Le développement de l'astrologie est le fait d'obscurantistes, qui croient à des lois pseudo-scientifiques dont on peut démontrer qu'elles sont erronées, mais aussi de charlatans qui, pour développer leur fonds de commerce, s'appuient sur des coïncidences qui n'en sont pas. Les probabilités, dans les deux cas, sont là pour les démasquer.

L'astrologie suppose des influences astrales, comme celle de la date de naissance – pourquoi la naissance, mais pas la conception ou la gestation ? – qui sont très aisément réfutables, à l'aide d'expérimentations relativement simples. 
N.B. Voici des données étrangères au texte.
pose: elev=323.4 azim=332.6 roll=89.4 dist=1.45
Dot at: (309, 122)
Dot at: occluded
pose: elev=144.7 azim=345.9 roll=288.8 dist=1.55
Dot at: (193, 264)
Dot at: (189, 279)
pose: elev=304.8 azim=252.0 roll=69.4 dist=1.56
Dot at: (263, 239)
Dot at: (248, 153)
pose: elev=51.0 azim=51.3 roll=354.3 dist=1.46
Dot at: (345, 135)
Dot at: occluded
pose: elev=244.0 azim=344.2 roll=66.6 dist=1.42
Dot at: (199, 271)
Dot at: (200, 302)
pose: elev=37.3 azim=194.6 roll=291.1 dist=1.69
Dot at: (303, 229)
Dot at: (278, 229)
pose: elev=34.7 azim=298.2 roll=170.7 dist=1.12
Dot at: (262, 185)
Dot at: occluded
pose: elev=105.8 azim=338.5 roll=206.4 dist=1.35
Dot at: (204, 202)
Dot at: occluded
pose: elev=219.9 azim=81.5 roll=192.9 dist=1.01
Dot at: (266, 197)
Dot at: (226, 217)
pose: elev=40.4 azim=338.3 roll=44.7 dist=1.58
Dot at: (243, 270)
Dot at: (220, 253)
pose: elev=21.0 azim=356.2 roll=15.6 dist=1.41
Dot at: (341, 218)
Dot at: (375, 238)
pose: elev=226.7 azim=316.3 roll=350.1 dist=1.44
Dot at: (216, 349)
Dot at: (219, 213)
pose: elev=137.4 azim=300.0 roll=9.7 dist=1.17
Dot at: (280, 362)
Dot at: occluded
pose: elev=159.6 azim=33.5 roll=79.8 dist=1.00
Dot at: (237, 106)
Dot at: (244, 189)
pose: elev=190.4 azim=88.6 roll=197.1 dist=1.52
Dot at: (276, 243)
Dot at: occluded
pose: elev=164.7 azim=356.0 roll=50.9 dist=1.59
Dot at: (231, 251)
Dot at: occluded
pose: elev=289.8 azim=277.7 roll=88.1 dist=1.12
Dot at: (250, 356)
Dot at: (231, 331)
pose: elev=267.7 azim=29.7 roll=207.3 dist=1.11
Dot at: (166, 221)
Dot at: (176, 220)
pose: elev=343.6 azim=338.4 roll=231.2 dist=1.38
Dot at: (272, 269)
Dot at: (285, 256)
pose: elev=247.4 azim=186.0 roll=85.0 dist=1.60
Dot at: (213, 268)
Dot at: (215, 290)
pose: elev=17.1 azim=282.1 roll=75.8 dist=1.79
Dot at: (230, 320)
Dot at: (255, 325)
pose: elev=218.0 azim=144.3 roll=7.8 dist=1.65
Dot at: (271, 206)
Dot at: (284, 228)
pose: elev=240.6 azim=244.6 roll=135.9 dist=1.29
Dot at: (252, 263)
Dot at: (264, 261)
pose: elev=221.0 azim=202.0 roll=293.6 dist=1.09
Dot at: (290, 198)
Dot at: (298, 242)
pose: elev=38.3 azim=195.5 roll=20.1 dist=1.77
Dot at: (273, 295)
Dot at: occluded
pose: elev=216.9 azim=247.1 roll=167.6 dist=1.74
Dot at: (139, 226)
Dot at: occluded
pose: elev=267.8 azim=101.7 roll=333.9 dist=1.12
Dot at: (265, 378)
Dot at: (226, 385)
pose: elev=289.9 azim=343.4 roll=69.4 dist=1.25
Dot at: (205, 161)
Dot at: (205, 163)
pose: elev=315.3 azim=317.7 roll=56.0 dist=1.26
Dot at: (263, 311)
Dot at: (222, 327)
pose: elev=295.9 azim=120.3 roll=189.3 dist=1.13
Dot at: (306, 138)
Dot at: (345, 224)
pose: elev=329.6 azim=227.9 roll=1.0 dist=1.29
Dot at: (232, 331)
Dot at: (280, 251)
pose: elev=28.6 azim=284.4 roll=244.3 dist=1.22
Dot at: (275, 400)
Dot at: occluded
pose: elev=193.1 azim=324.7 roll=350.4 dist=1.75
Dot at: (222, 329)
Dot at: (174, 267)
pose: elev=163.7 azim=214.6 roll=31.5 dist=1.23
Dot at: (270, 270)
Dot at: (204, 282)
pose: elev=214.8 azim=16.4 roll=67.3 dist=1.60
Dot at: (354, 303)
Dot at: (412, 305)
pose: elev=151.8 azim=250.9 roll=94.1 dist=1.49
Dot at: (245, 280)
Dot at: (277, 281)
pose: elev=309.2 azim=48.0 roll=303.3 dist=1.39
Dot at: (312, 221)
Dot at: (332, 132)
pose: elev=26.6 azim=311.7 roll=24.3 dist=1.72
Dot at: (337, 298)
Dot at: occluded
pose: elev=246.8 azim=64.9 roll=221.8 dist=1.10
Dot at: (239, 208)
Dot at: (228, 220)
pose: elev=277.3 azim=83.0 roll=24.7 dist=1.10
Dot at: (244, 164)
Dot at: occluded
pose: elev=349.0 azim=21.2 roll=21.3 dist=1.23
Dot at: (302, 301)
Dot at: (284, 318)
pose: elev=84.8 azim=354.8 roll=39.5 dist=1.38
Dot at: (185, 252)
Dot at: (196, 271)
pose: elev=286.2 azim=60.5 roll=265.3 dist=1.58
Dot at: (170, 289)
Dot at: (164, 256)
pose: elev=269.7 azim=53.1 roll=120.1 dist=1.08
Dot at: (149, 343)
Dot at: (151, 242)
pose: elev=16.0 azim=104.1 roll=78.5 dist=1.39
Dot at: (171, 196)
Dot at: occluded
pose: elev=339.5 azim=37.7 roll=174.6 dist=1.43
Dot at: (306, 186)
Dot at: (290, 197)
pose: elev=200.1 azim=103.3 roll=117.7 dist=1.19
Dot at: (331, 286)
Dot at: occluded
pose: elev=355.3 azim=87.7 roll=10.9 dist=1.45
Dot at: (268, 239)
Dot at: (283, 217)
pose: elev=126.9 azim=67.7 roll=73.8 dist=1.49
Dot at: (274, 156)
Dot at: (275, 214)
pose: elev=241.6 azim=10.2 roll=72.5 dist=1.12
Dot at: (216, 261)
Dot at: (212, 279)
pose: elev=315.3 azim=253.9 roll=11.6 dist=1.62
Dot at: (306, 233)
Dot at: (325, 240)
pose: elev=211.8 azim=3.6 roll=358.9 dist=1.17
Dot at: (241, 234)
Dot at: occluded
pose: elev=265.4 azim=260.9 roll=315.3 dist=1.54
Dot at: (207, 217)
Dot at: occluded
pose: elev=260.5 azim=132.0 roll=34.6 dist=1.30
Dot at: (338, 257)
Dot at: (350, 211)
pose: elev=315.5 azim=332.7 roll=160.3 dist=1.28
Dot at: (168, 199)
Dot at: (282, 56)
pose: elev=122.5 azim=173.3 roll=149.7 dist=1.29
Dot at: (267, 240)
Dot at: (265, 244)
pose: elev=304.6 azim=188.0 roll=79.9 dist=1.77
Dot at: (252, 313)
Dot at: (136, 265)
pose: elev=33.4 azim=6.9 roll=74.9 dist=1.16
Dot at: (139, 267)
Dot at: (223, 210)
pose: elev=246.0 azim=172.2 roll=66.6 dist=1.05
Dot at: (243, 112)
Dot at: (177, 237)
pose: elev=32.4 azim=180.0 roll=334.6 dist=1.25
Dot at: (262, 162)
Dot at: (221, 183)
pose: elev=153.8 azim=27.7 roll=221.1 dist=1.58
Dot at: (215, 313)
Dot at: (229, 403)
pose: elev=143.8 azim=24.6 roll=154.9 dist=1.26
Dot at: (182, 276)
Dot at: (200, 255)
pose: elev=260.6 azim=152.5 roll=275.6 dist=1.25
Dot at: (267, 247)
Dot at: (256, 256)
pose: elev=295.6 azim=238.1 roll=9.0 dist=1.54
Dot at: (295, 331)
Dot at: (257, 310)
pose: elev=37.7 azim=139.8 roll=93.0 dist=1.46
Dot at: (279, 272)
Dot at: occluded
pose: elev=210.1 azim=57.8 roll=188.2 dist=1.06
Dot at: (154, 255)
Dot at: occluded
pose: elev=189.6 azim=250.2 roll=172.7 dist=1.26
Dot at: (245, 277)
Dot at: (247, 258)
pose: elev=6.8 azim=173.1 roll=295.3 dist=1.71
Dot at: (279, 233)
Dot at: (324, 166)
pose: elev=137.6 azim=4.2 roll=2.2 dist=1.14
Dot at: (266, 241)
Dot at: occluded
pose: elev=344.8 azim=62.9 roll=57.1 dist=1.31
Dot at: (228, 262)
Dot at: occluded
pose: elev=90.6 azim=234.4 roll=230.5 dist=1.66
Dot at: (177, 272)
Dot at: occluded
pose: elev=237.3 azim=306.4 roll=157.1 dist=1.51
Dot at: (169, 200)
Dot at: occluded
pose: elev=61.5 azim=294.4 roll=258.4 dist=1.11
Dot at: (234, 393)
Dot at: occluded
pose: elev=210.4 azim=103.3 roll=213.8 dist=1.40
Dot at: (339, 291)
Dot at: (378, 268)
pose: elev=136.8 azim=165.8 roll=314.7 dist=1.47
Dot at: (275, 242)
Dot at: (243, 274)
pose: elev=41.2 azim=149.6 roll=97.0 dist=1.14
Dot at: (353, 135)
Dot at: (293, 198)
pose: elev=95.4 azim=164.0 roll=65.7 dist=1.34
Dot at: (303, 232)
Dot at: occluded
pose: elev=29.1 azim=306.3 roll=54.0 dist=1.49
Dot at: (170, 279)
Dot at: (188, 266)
La première de ces constatations remonte à plus de 2 000 ans. Si le ciel de naissance fixait pour chaque individu son caractère ou sa destinée, comment expliquer que les jumeaux aient le plus souvent des destins différents ? C'est sans doute Carnéade (philosophe de la Nouvelle Académie, né en 219 avant notre ère) qui, le premier, formalisa cet argument, ensuite repris et affiné au cours des siècles. 

L'autre facette de cette argumentation est le constat que des personnes représentant la palette complète des thèmes de naissance peuvent périr toutes dans un même destin, au même moment (accident d'avion, catastrophe naturelle, attentat terroriste…). 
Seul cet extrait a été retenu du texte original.